Le premier et le dernier
(DE MIGUEL DE UNAMUNO)
par
Giovanni PAPINI
Ma manie des autographes s’aggrave toujours plus. Non content d’avoir acheté la collection Everett, qui contient tant de chefs-d’œuvre inconnus, je recherche dans toutes les villes des manuscrits d’auteurs célèbres. Ces jours-ci j’ai eu la chance de trouver, chez un vieux journaliste tombé dans la misère, le commencement d’une œuvre inédite de Miguel de Unamuno.
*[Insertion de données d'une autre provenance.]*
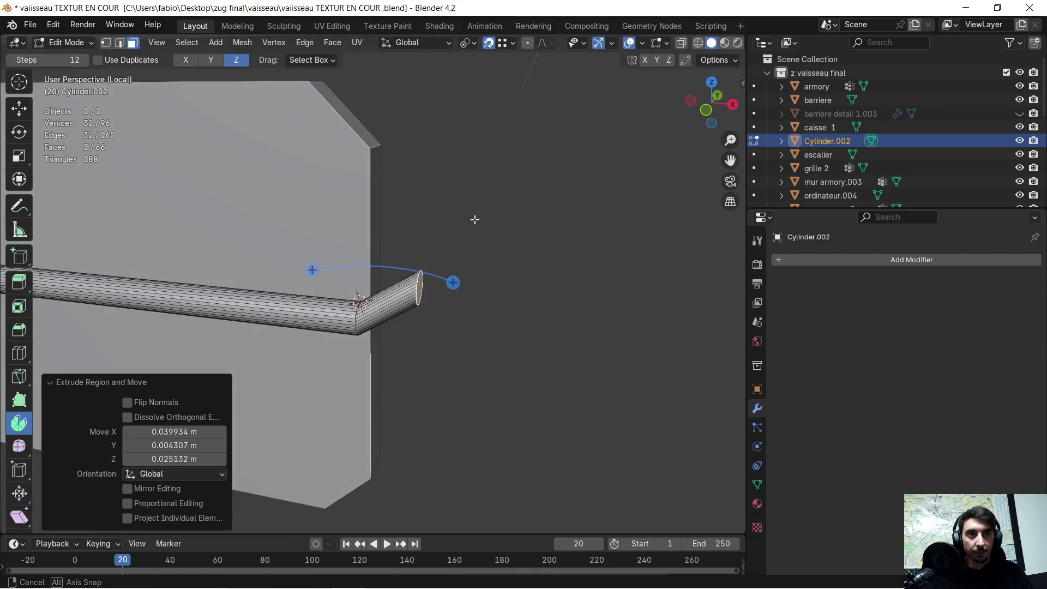
{"action": "middle_click_drag", "start_coordinate": [462, 269], "coordinate": [463, 283]}
{"action": "mouse_move", "coordinate": [461, 283]}
{"action": "left_mouse_down"}
{"action": "mouse_move", "coordinate": [462, 300]}
{"action": "mouse_move", "coordinate": [421, 341]}
{"action": "mouse_move", "coordinate": [450, 313]}
{"action": "left_mouse_up"}
{"action": "left_click", "coordinate": [156, 519]}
Elle est intitulée Le premier et le dernier. Elle comprend seulement l’esquisse de la première scène. Le point de départ de cette œuvre est tout à fait original ; je n’ai pas réussi à savoir s’il s’agit d’une œuvre de jeunesse ou si elle date des derniers jours de la vie de ce grand penseur et poète. J’incline à croire qu’il s’agit de la conception d’un vieillard, que tourmente l’idée de la décadence du Christianisme.
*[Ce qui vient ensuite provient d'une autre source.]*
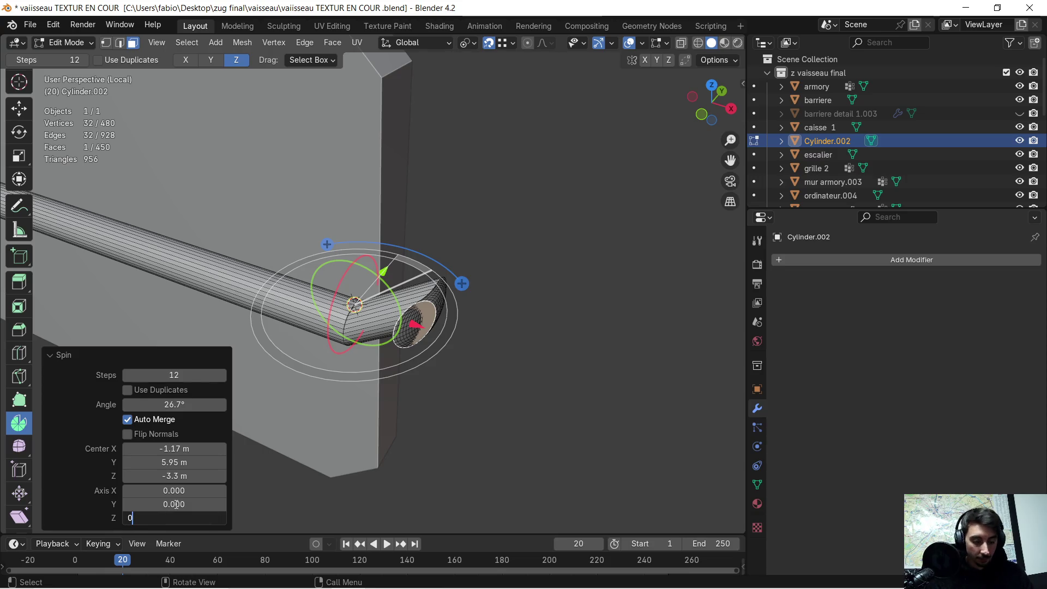
{"action": "key", "text": "Return"}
L’action commence au moment où le monde va être détruit ; la vie est finie sur la terre. Dans la solitude immense, deux êtres encore vivants, – survivants ou ressuscités ? – se rencontrent et se reconnaissent : le premier homme, c’est-à-dire Adam, et le Dernier Homme, qui n’a même pas de nom ; c’est une espèce d’automate vivant ; comme marque d’identité il porte une médaille pendue sur sa poitrine avec l’inscription gravée : W. S. 347-926.
Ces deux créatures, si profondément différentes, se regardent en silence : l’homme parfait tel qu’il est sorti des mains de Dieu, et l’homme mécanique, devenu, par la volonté de la science et de la masse, un simple numéro, un atome. L’être presque angélique, et l’homme qui n’est presque plus qu’une machine. D’abord ils ne savent que se dire ; ils se regardent avec soupçon, avec ressentiment. Ils représentent, l’un en face de l’autre, le commencement et la fin de l’histoire humaine ; cependant ils se sentent si étrangers, si éloignés, si différents l’un de l’autre, si contraires, qu’ils ne savent pas comment commencer leur dialogue.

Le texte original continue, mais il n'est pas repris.